In the strip, Cathy doesn't want to spend money to buy something in a clothing store. The saleswoman tells Cathy that if she doesn't buy anything, the store will lose money, which means the saleswoman will lose money, which means the saleswoman will spend less money, which will hurt restaurants and shops, "and on and on and on". When Cathy finally gives in, "OK, I'LL TAKE IT!!" The saleswoman thinks to herself, "New for Spring '09: Haute Guilt".

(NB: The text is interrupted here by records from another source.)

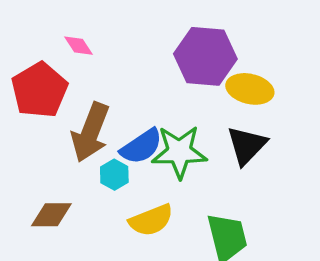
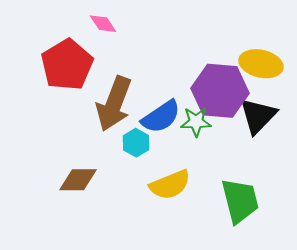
purple hexagon: (205, 56) -> (220, 91), moved
green star: (179, 152) -> (196, 122), size x0.6

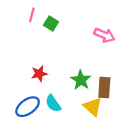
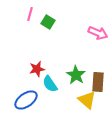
cyan semicircle: (53, 103) -> (50, 84), moved

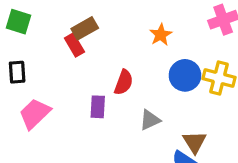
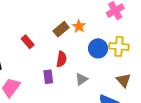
brown rectangle: (85, 28) -> (61, 29), moved
brown triangle: (195, 142) -> (124, 80), moved

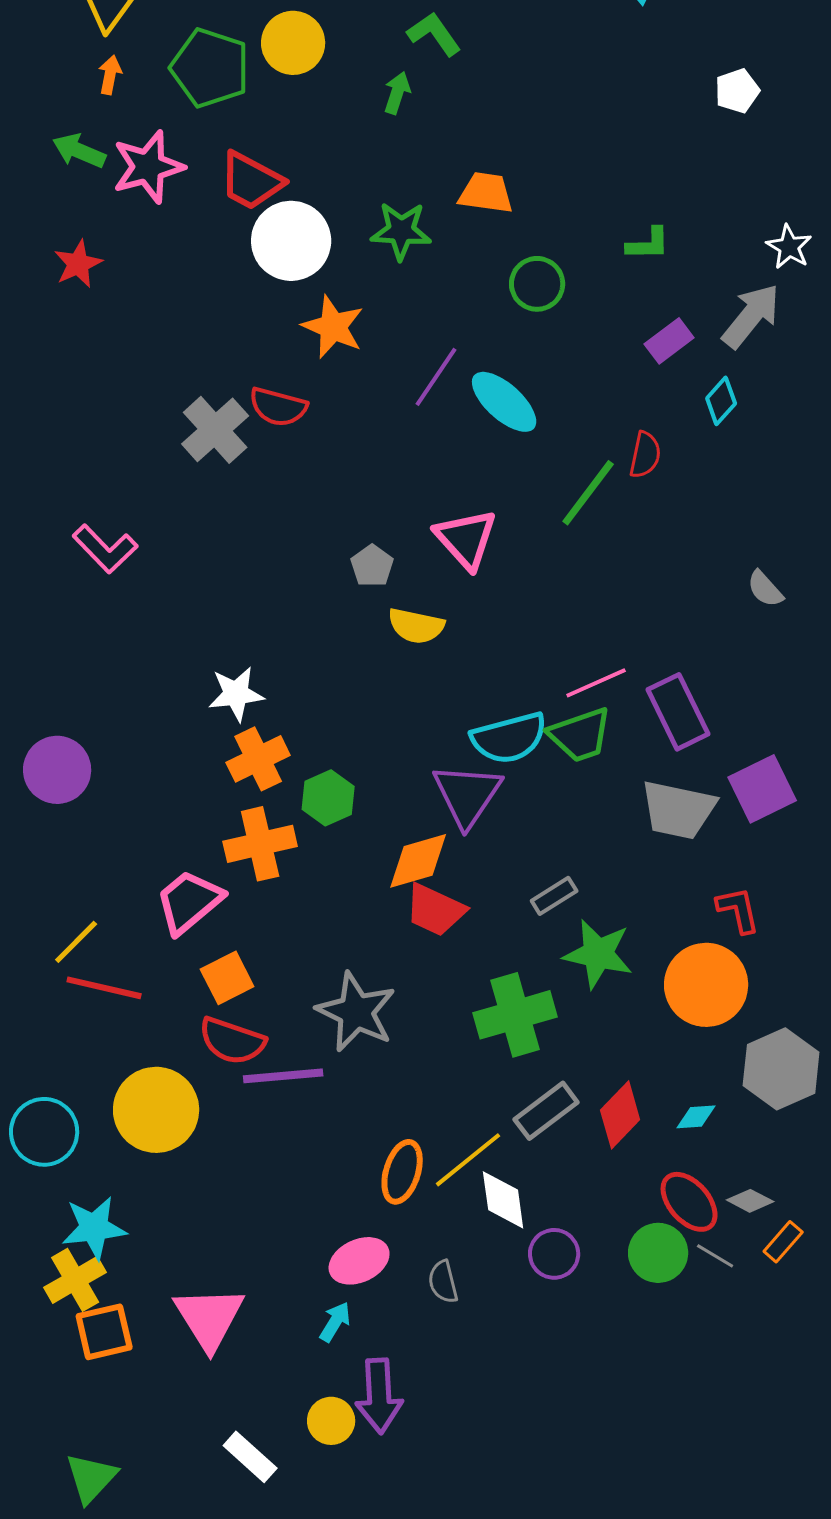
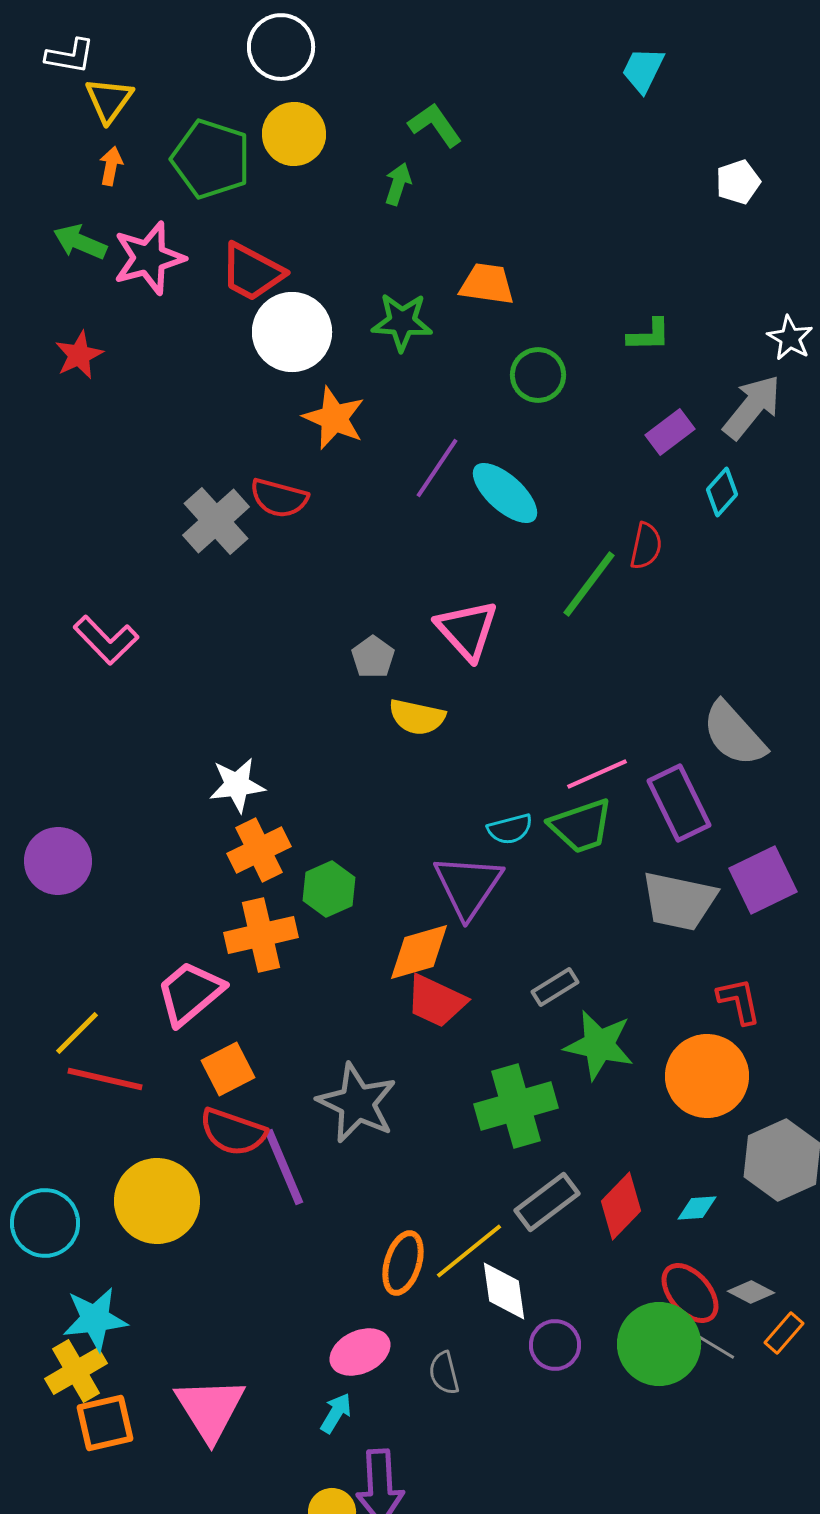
gray semicircle: (765, 589) -> (734, 734), moved, size x1.8
cyan semicircle: (509, 738) -> (510, 829), size x0.6
purple line: (283, 1076) -> (284, 1167), turned 72
green circle: (658, 1253) -> (659, 1344), size x1.4

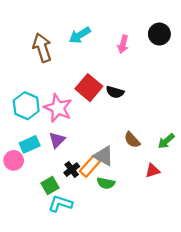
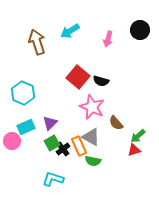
pink star: (58, 108) -> (92, 107), moved
green arrow: (166, 141) -> (138, 136), moved
orange rectangle: (90, 166) -> (79, 146), turned -66
green square: (50, 185) -> (52, 143), moved

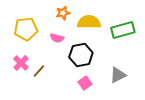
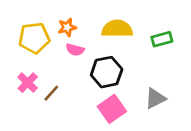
orange star: (63, 13) -> (67, 27), moved
green rectangle: (123, 30) -> (162, 39), size x0.7
pink square: (85, 83) -> (112, 109), size x1.5

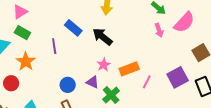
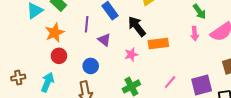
orange rectangle: (129, 69) -> (158, 43), moved
purple triangle: (92, 82) -> (104, 40), moved
red circle: (11, 83) -> (59, 56), moved

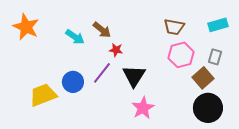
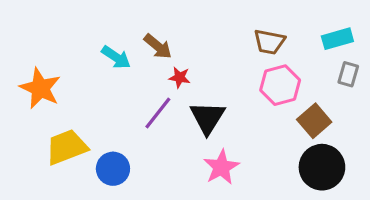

Meantime, the Kansas City Star reports a government decision may kill 300 American jobs making...condoms. The U.S. Agency for International Development may now buy Chinese condoms to send across the world to help prevent AIDS. The Chinese condoms cost much less than their American counterparts—two cents versus five cents. But USAID also says the Alabama plant making the condoms, Alatech, has had delivery problems in the past (which Alatech says have been resolved). The governmental agency also says some countries didn't like the Alatech condoms because they weren't thin enough. "We pay taxes down here, too," says Fannie Thomas, who has been making condoms at Alatech for 40 years ("Grandma, what do you do for a living?"). "With all this stimulus money going to save jobs," Thomas says, "it seems to me like they (the U.S. government) should share this contract so they can save jobs here in America."
In that vein...
There's at least one growth industry in this down economy: vasectomies. HealthDay reports that many doctors have seen a sharp increase in the number of men wanting the procedure, and many patients are coming from "the beleaguered financial industry." Dr. Marc Goldstein at the Cornell Institute for Reproductive Medicine says his vasectomy business is up 48 percent from a year ago, with nearly half his patients from Wall Street—more than a third coming in since the September failure of Lehman Brothers. Dr. Stephen Jones at the Cleveland Clinic has seen requests for vasectomies skyrocketing 75 percent since late November. Doctors speculate the jump in vasectomies has two motives: men don't want to have kids when they're unsure about their finances, or men want a vasectomy while they still have medical benefits.
I suggest a third reason: fear that thin Chinese condoms will take over the market.